Galamba refere que a informação
divulgada por Medina confirma que o procedimento do Governo Civil, em 2011, era
diferente: não eram enviadas moradas, nem contactos telefónicos. Não obstante,
eram enviados os dados essenciais de identificação, digo eu. E repare-se no
seguinte para se perceber o cerne do problema: No período em que exerceu o
cargo, de 2009 a 2011, a informação que o Governo Civil de Lisboa enviava às
entidades, inclusive embaixadas, porque “têm uma proteção legal especial
em Portugal” (sublinho), indicava “quem era o promotor, só com a denominação, e a informação do dia
em que ia acontecer o evento e o período horário em que ele aconteceria, nada
mais”.
E Galamba alega que, nessa altura, o RGPD não estava em vigor, esquecendo que
já estava em vigor a Constituição e as leis e que o RGPD é um “novo” regulamento.
Em síntese, a auditoria preliminar
concluiu que, desde 2012, foram comunicadas à CML 7.045 manifestações e
foram “remetidas 180 comunicações de realização de manifestação junto de
embaixadas, 122 anteriores à entrada em vigor do RGPD e 58 após.

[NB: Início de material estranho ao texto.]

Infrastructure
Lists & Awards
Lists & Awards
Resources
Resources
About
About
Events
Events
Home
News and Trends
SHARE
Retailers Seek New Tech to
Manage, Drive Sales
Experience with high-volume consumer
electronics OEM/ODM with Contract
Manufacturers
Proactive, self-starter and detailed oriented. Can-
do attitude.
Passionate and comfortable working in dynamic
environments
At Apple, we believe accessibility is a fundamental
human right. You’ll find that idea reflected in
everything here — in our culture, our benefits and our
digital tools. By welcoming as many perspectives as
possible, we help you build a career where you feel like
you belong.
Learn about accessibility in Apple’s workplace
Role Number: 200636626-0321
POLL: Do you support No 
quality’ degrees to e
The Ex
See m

Depois da
entrada em vigor do RGPD, ou seja, para o período de maio de 2018 a maio de
2021, foram considerados como tendo sido enviados dados pessoais em 52 dos
processos”.
A autarquia fará agora uma auditoria
alargada, que não se sabe quando estará disponível, para apurar outros dados. Entretanto,
é de reter que Medina frisou a assunção das
responsabilidades pela câmara no sentido de apurar a verdade e adotar medidas
para que tal não volte a acontecer. Sublinhou que o “direito à manifestação é
um direito consagrado na Constituição” e que “todos devem manifestar-se de
forma livre sem medo”. E disse que, em termos genéricos, se procedeu de acordo
com o que vinha sendo feito pelos governos civis e que a prática quanto às
manifestações não foi a mesma ao longo do tempo. Por exemplo, em 2012 era
enviado o nome do primeiro proponente, anteriormente era o aviso da
manifestação. Em 2013, passaram a
ser enviados dados à PSP e ao Ministério da Administração Interna. A partir de
2018, a entrada em vigor do regulamento de proteção de dados obrigava a outros
procedimentos, que não foram seguidos no essencial.
***
Esta questão levou o PSD e o CDS a apresentar e a ver aprovados na
Assembleia da República requerimentos para ouvir sobre o caso o presidente da
autarquia, o socialista Fernando Medina, e o ministro dos Negócios
Estrangeiros, Augusto Santos Silva.
A divulgação da partilha por parte da autarquia de dados dos
organizadores do protesto contra o regime de Moscovo a propósito da detenção do
ativista Alexei Navalny, em janeiro, levou também o SIS (Serviço de
Informações e Segurança) a uma avaliação de ameaça a estas pessoas. Dependendo
da conclusão, o SIS pode solicitar à PSP que acione medidas de proteção pessoal
adequadas para estes cidadãos – um russo e dois com dupla nacionalidade
portuguesa e russa.
Recorde-se que a primeira intervenção pública pessoal de Fernando
Medina sobre o tema ocorreu a 10 de junho e foi para pedir desculpa pelo “erro lamentável da Câmara Municipal de Lisboa”,
dito “um procedimento que não podia, nem
devia ter sido aplicado em casos como este, nos quais pode ser identificado
risco para os manifestantes”.
***
Dê por onde der, o caso, que é múltiplo, configura uma prática
denotadora do servilismo da diplomacia portuguesa a interesses de estrangeiros (“têm uma proteção legal especial em Portugal”), sejam os de EUA, URSS, Angola,
Israel, China, sejam os de Espanha, França, Itália, Brasil, Rússia, etc. Não é
nisto que é brilhante a nossa diplomacia!
Teve o país tantos presidentes de câmara, tantos governadores civis, tantos
ministros dos Negócios Estrangeiros, tantos ministros da Administração Interna,
tantos primeiros-ministros… E havia de sobrar para Medina, Galamba, Santos
Silva, Cabrita (vá lá… deste não falam agora), Costa!